# Sentiment Analysis Using CRISP-DM Process

### 1. **Business Understanding**
The goal of this analysis is to classify tweets into three categories based on their sentiment: **Positive**, **Negative**, or **Neutral**.
We will use a dataset of tweets for sentiment analysis, following the CRISP-DM process: **Business Understanding, Data Understanding, Data Preparation, Modeling, Evaluation, and Deployment.**

### 2. **Data Understanding**
We'll begin by loading and exploring the dataset to understand its structure and content.

In [None]:
# Import necessary libraries
import pandas as pd

# Load the dataset
df = pd.read_csv('/content/Twitter_Data.csv')

# Display the first few rows of the dataset
df.head()

### 3. **Data Preparation**
Next, we will clean the text data. This involves removing unwanted characters, converting text to lowercase, and handling missing values if any.

In [None]:
# Clean the data
import re
import numpy as np

# Function to clean tweet text
def clean_text(text):
    text = re.sub(r'http\S+', '', text)  # Remove URLs
    text = re.sub(r'[^A-Za-z0-9\s]', '', text)  # Remove special characters
    text = text.lower()  # Convert text to lowercase
    return text

# Apply the cleaning function to the 'text' column
df['cleaned_text'] = df['text'].astype(str).apply(clean_text)

# Drop rows with missing values in the 'cleaned_text' column if any
df.dropna(subset=['cleaned_text'], inplace=True)

# Display the cleaned dataset
df[['cleaned_text']].head()

### 4. **Modeling**
We will use the `TextBlob` library to calculate the polarity of each tweet. Polarity scores range from -1 (most negative) to 1 (most positive). We'll classify the polarity into three categories: Positive, Negative, and Neutral.

In [None]:
# Import the TextBlob library for sentiment analysis
from textblob import TextBlob

# Function to classify sentiment
def get_sentiment(text):
    blob = TextBlob(text)
    polarity = blob.sentiment.polarity
    
    if polarity > 0:
        return 'Positive'
    elif polarity < 0:
        return 'Negative'
    else:
        return 'Neutral'

# Apply the function to classify sentiment for each tweet
df['sentiment'] = df['cleaned_text'].apply(get_sentiment)

# Display the first few rows with sentiment labels
df[['cleaned_text', 'sentiment']].head()

### 5. **Evaluation**
We will now check the distribution of sentiments in the dataset and evaluate how well the TextBlob approach works by manually inspecting a few results.

In [None]:
# Check the distribution of sentiments
sentiment_counts = df['sentiment'].value_counts()
sentiment_counts

### 6. **Deployment**
In a real-world scenario, this phase involves deploying the model to a production environment. For now, we'll focus on saving the results to a CSV file for further analysis.

In [None]:
# Save the sentiment analysis results to a CSV file
df.to_csv('/content/sentiment_analysis_results.csv', index=False)

# Display a success message
print("Sentiment analysis results saved to sentiment_analysis_results.csv")

» Task a:
Answer these questions about the CRISP-DM sentiment analysis text, one line each:
(i) Into which three categories are the tweets classified?
(ii) Which library is used to calculate each tweet's polarity?
(iii) To which CSV file are the results saved in the deployment phase?

» Input material:
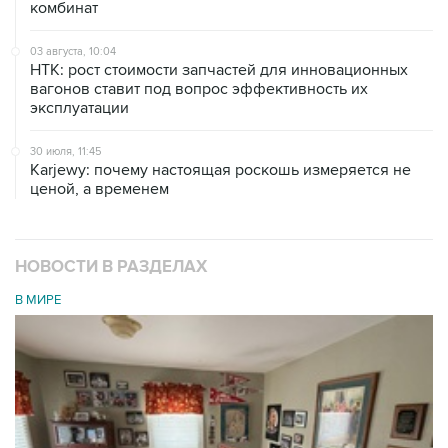
комбинат
03 августа, 10:04
НТК: рост стоимости запчастей для инновационных
вагонов ставит под вопрос эффективность их
эксплуатации
30 июля, 11:45
Karjewy: почему настоящая роскошь измеряется не
ценой, а временем
НОВОСТИ В РАЗДЕЛАХ
В МИРЕ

» Task b:
Lay out every line of the records as a numbered list. Skip blank lines and leave the pictures out.

» Written response a:
(i) Positive, Negative, and Neutral
(ii) TextBlob
(iii) /content/sentiment_analysis_results.csv

» Written response b:
1. комбинат
2. 03 августа, 10:04
3. НТК: рост стоимости запчастей для инновационных
4. вагонов ставит под вопрос эффективность их
5. эксплуатации
6. 30 июля, 11:45
7. Karjewy: почему настоящая роскошь измеряется не
8. ценой, а временем
9. НОВОСТИ В РАЗДЕЛАХ
10. В МИРЕ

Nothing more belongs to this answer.